If you want to find out if money is the issue without directly asking them that, try to shift your plans to something more affordable. Chances are, someone in your group will be glad for the financial break. If your friend can suddenly attend an event or participate in a lower-budget Galentine’s Day gift swap, then you’ve correctly identified the problem — not to mention you’ve found a solution without prying into their financial life.
Look back on past social scenarios, chances are, you can remember a few moments where you tried to convince a friend that something was a good deal or an investment worth making. That is money peer pressure, even if you meant well. Do you always encourage friends to order that second drink or to join you on a well-deserved spa day? That’s financial peer pressure. Try to recognize these past scenarios so you can try to avoid them moving forward.
Look back on past social scenarios, chances are, you can remember a few moments where you tried to convince a friend that something was a good deal or an investment worth making. That is money peer pressure, even if you meant well.
What you can do to stop money peer pressure in its tracks
If you find yourself feeling pressured, remember your friends don’t want you to feel bad. Usually, money peer pressure stems from a place of inclusion. They sincerely want you to go to brunch or head to Las Vegas with them. You have to remember that they probably have a different perspective on spending than you do. Maybe they aren’t saving for a house right now or don’t have any student loans to worry about. Perhaps they simply don’t believe in saving for a rainy day. They could have gotten a big raise at work and aren’t thinking about how other people may not be in the same financial place as them.

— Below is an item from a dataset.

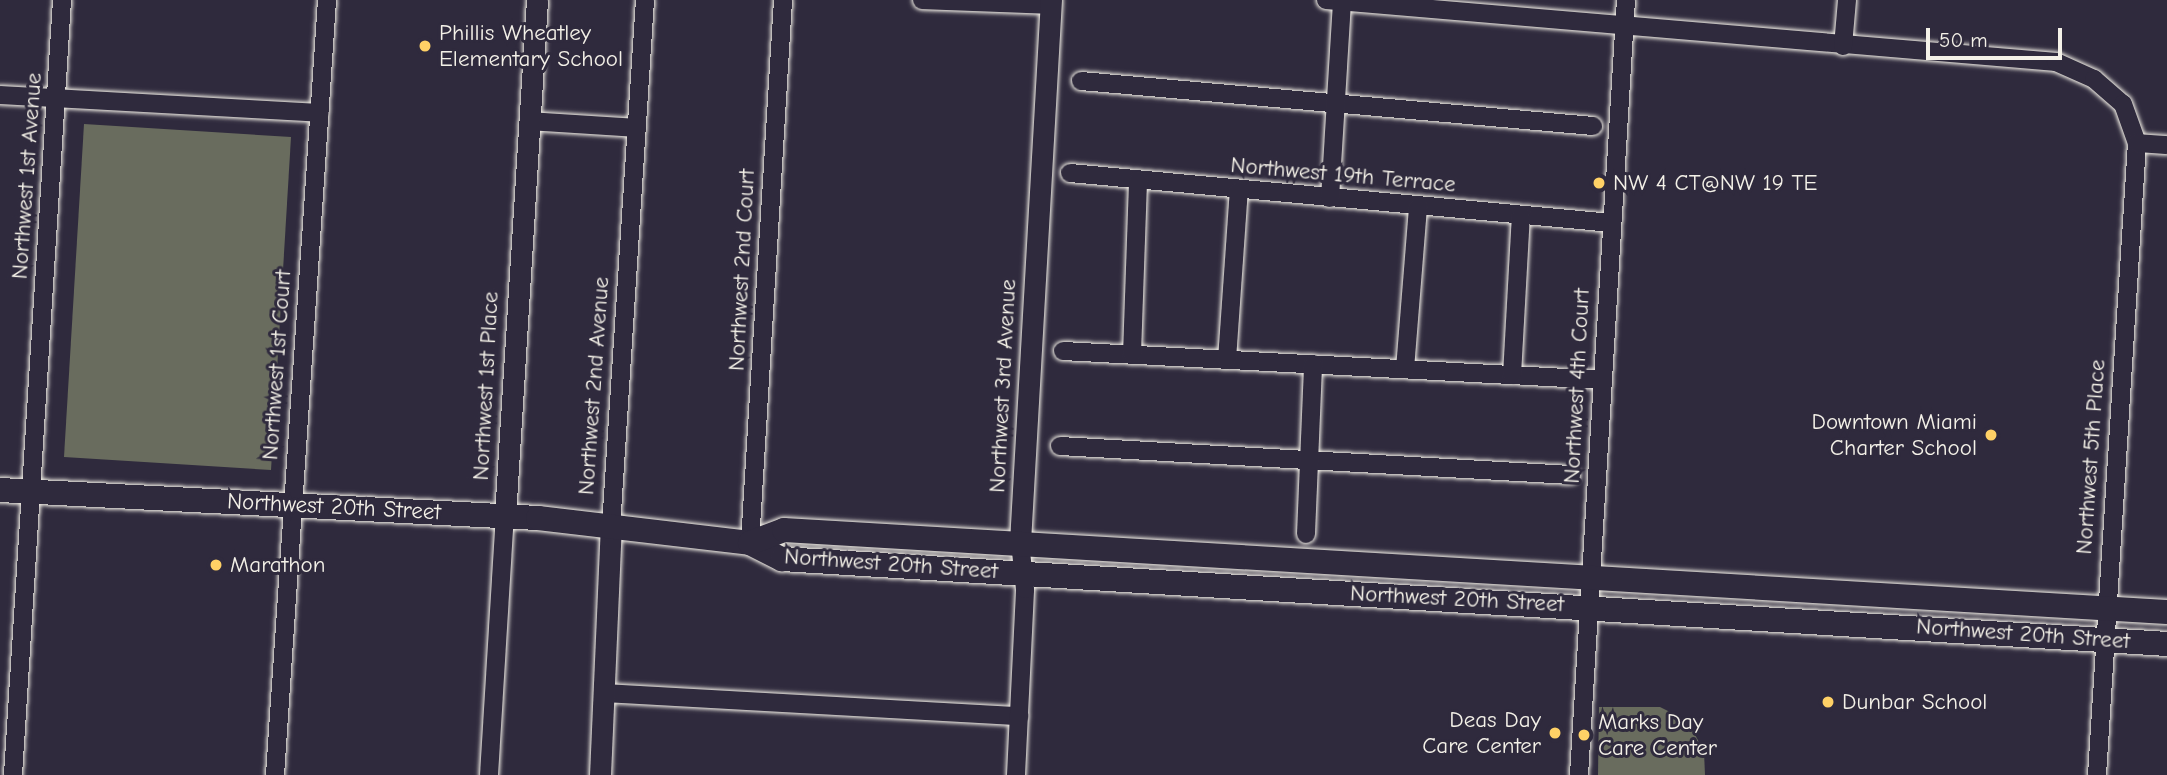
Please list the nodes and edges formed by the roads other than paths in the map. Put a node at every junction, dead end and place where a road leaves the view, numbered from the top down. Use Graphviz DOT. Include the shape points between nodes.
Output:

Point being, try not to be angry; instead, try to be honest.
Don’t start your honesty once you’re presented with an expense you don’t want to pay for, begin in advance by having open financial conversations with your loved ones. Share your financial goals and struggles. If you pretend you’re keeping up with the Joneses just fine, then chances are, your friends or family will feel a little blindsided when you want to skip a trip or social outing. If you try to include them on your financial hopes and dreams, they’ll most likely be your biggest support system.
When someone is really financially pushy
Dealing with a pushy friend can be a challenge, there is no denying that. In fact, nearly 30 percent of millennials feel discomfort at the idea of saying “no” when someone suggests an experience or activity that they really can’t afford. If someone really is pushing for you to spend money you can’t afford to spend, you don’t have to go into detail about your reasoning for declining. Simply say you’ll have to pass this time, but thank you for the invite. Then, offer up a more affordable alternative to show that money really is the only reason you’re turning them down. If they still try to convince you at that point, remove yourself from the conversation, because clearly your message isn’t getting through — and that is on them, not you. Protecting your financial health is important, and at the end of the day, you get the final say in how you spend your money.